I had Robert Goetz across the table from me, playing hate songs from his hate song cycle, handing me back my guitar after every song of hate. My turn!
I did what I do. I score poems. I put other people's words to music. I sang the words of other people as my own songs.
I first played a setting to a 49er song. These are Indian songs sung after a pow-wow, after the public has gone away. This is the sound of traditional, working musicians stretching out, goofing off, singing and playing only for themselves - much like "Lambango," the song enjoyed by jalis in West Africa, when they are singing for themselves, not for the king.

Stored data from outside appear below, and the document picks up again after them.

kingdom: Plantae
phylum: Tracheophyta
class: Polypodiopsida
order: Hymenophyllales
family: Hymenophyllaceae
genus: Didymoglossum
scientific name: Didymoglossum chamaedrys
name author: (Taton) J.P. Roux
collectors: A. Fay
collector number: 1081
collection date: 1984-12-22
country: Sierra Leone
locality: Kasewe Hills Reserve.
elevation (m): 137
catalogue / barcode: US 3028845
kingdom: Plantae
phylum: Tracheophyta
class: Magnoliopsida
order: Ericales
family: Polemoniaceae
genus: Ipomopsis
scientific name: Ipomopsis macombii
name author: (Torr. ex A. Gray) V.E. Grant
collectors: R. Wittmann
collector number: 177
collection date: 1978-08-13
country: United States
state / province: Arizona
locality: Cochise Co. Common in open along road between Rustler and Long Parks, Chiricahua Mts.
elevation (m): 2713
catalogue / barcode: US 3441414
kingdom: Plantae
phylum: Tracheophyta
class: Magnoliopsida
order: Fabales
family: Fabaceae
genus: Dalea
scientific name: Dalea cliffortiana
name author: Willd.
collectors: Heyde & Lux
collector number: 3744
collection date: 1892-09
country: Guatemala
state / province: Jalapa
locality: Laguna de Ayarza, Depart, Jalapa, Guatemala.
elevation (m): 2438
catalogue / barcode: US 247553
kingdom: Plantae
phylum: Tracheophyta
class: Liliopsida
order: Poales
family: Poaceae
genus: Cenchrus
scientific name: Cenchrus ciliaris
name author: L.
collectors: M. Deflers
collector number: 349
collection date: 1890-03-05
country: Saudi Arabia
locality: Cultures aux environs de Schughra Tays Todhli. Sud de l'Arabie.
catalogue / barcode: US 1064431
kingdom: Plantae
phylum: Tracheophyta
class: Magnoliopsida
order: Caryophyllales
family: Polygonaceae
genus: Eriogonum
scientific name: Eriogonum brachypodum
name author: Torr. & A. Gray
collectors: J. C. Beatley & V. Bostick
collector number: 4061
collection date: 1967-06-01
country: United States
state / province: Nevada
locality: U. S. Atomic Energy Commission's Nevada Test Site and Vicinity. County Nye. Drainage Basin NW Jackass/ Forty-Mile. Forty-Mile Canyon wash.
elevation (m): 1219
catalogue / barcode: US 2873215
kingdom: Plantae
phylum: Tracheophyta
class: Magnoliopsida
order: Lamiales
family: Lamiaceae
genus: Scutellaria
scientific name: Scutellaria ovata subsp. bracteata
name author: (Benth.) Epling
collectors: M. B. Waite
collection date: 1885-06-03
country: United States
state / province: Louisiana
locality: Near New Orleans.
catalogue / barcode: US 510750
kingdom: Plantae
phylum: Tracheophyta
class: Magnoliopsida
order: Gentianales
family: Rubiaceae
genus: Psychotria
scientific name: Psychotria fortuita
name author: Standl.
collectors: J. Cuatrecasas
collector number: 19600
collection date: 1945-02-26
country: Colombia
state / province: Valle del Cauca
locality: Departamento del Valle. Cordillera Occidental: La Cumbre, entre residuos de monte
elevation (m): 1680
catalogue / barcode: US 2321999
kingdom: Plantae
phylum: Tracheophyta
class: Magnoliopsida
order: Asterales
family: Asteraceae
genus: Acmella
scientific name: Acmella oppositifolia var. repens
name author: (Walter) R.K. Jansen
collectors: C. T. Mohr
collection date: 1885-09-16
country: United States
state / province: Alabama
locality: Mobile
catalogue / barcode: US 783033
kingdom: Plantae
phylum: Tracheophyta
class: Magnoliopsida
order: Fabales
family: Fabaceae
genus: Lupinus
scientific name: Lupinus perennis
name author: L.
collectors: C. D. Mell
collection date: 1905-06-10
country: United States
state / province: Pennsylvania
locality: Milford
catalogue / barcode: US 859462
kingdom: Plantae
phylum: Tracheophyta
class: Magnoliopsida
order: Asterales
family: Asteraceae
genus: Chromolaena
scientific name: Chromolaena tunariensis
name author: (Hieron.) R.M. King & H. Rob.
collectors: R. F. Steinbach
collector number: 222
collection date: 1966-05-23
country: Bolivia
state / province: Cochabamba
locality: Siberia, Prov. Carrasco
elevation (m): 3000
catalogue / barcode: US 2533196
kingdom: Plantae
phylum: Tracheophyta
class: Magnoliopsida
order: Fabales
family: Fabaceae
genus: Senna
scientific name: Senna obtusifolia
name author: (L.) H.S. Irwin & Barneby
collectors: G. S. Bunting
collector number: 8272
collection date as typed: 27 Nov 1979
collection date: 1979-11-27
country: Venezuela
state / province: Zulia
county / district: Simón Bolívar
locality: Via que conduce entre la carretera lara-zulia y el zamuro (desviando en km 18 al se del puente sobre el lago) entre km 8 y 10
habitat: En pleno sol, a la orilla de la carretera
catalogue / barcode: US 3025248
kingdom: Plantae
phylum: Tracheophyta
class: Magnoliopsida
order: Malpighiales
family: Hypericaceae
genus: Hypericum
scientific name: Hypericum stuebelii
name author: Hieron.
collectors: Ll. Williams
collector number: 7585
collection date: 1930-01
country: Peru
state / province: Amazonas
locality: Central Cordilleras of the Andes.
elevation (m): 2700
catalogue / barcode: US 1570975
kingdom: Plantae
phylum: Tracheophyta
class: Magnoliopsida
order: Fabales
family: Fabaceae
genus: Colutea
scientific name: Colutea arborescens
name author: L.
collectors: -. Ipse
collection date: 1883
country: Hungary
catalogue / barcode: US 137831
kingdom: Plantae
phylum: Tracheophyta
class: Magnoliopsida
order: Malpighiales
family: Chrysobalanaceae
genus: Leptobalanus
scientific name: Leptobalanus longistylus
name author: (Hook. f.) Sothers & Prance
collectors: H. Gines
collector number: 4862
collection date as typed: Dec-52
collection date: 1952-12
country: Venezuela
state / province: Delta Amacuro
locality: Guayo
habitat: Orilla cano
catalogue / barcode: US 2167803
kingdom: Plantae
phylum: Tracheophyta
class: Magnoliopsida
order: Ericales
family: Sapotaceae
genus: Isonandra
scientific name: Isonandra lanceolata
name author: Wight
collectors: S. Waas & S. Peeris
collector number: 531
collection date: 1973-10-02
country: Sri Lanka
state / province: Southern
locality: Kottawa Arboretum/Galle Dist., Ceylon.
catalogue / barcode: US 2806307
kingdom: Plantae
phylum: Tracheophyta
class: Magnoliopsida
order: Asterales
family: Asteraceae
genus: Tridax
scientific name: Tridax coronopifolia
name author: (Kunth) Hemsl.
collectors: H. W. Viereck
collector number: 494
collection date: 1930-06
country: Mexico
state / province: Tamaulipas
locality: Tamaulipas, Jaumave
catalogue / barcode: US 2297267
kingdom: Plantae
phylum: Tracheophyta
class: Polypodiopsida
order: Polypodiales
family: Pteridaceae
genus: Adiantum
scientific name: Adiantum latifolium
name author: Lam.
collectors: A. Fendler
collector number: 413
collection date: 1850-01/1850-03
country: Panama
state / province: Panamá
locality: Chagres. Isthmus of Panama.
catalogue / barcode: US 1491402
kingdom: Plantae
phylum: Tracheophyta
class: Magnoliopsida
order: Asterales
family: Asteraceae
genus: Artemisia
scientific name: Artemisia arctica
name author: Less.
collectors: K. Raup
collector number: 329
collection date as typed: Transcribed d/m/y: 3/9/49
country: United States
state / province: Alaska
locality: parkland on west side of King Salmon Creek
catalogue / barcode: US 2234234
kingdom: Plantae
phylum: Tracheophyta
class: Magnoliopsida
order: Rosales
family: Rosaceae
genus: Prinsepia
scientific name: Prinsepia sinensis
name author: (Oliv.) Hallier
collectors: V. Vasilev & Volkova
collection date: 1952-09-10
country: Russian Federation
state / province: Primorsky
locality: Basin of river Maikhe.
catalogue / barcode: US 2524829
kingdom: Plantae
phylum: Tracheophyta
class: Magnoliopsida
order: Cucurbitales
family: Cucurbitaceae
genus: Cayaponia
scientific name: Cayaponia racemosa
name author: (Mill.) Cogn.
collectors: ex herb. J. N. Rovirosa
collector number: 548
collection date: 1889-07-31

I played a song that was first sung in a native tongue, but I found it as words on a page, in translation. So I returned it to song. It was begging for it, because it's basically a blues:
"They all sound like howling wolves from here
everybody just beginning to get drunk
& I have to go away."
Actually, I just discovered, it's not a 49er song at all, despite my having introduced it as such at campfires and guitar circles for years.
I just went back to the text, Shaking the Pumpkin, to round up a little more detail than I gave to Goetz (and K. Curtis Lyle and John Eiler, who were listening in during The New Monastic Workshop). And the only connection this "Song on the Way to Jail" has to a 49er song is proximity in an anthology!
The anthology's source for the song is a collection of Tlingit texts collected by John R. Swanton at Sitka and Wrangell, Alaska, in 1904 and published as Bulletin 39 of The Bureau of American Ethnology in 1909. Yes, and unbelievably, those were our great-grandparents' federal tax dollars at work, paying for the collection, transcription, and publication of native wisdom from Alaska!
Also to my surprise, Swanton's collection of Tlingit texts is available in its entirety online, thanks to the good souls at The Internet Sacred Text Archive. This so-called "Song on the Way to Jail" appears in a section with the far-from-swinging title, Words of Songs Taken in Connection with Gramophone Records (that's "lyric sheet," to you and me). It is numbered as song (57).
In understanding the song, it's good to know, from Swanton's section headnote, that most of these songs were composed "in song contests between men who were at enmity with each other." At enmity with each other? These are Tlingit Indian pissing matches! Tlingit poetry slams! Tlingit emcee battles!
Here is what Swanton has to tell us about our song:
"Composed by Kakayê'k, a Kâ'gwAntân, about his brother's wife. His name probably refers to the wolf making a noise that can be heard a long distance off. The woman is represented as if speaking, and anticipating being sent away by the whites for drunkenness."
This guy is giving his brother the business for having a drunken wife. Roger that. However, Swanton's transcription of the fraternal diss song is unrecognizable to this dude here who thought he had been singing it for years:
"It is just as if I were beginning to get drunk. This is what you are like, Grass-people's children. Have pity on me before I am sent away from here, Kâ'gwAntân's children."
Whatever that is, it's not a blues, it has no howling wolves, and I very much doubt it would have yielded a song I could have sang to Robert Goetz in the spaces between his hate song cycle.
I know from the anthology where I first found this stuff that Swanton's literal transcriptions had been reworked by the poet and publisher James Koller; now I see how much of a hand he had in it. And I see now it was Koller's title, "Song on the Way to Jail" - which he invented, based on the aside that the drunken sister-in-law was "being sent away by the whites for drunkenness" - that suckered me in as a songwriter.
I have never set this to music - somebody else, have at it! - but I see now that the drunken sister-in-law gets in on the emcee battle. Swanton's song numbered (58), he notes, was "composed by the woman referred to above, in reply."
Step up to the mic, sister:
"What you are saying about me is very hard, Kâ'gwAntân's children. I am very sad. You (i. e., the man accusing her) have given me one drink of whisky after another. So you ought to have pity on me, Kâ'gwAntân's children."
Here is Koller's pared-down version - the one I recommend to insomniac songwriters who find this post one dark night and jump right on their guitar (or Cassio):
"I don't know why you tell me I'm drunk
it's you been giving me all that whiskey."
The internet and opportunities being endless, and every night being long, I see some other amateur ethnopoetics scholar (who seems to work for a hair salon) also has tangled with the Swanton texts/Koller workings conundrum elsewhere on blogspot.